ASSIGNMENT:
Within the entries below, find the lines that hold "malignant" and report only how many there are.

THE INPUT:
====================

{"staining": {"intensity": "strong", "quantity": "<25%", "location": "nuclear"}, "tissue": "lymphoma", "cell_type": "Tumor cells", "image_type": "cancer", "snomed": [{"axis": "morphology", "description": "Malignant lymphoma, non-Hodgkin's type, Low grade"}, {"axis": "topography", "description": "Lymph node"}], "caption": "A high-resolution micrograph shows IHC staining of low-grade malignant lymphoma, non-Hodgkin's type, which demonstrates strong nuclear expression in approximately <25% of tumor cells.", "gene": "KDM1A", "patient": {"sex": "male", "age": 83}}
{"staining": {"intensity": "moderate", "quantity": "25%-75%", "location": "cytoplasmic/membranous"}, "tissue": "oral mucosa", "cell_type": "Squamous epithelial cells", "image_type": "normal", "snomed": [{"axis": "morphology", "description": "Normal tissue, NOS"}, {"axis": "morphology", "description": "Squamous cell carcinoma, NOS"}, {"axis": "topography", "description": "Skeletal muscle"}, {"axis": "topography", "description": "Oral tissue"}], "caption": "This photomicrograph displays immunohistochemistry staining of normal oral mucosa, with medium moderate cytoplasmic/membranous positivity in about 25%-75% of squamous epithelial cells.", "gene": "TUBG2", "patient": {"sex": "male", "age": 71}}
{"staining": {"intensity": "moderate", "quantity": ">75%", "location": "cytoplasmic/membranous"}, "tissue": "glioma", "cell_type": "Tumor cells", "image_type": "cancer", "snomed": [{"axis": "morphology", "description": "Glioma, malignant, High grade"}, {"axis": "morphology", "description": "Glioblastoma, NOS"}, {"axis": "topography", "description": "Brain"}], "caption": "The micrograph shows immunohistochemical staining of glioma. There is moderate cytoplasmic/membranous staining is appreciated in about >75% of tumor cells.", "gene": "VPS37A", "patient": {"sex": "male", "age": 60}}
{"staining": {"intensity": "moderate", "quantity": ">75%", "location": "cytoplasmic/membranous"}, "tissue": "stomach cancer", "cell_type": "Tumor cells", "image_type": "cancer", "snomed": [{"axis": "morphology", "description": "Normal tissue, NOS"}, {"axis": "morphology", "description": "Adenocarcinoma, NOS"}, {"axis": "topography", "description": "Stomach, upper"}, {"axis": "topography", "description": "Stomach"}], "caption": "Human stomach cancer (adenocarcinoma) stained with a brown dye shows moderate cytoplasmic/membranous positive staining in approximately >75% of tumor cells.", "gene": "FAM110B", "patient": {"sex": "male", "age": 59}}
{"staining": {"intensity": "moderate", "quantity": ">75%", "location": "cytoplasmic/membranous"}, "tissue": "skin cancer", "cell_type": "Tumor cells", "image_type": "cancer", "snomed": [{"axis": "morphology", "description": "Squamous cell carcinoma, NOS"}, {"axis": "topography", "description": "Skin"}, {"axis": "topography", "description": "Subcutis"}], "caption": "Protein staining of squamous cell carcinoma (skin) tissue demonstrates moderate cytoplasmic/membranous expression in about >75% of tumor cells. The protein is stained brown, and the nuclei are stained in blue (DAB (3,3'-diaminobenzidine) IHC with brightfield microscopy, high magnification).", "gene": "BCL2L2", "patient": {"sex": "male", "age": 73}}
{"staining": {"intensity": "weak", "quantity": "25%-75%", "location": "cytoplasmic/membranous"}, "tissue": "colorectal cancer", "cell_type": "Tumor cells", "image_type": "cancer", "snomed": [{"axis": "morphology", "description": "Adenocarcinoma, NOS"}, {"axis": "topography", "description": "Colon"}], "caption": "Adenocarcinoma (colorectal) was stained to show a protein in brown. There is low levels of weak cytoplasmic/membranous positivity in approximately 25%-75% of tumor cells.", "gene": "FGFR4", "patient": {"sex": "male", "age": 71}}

====================

ANSWER:
2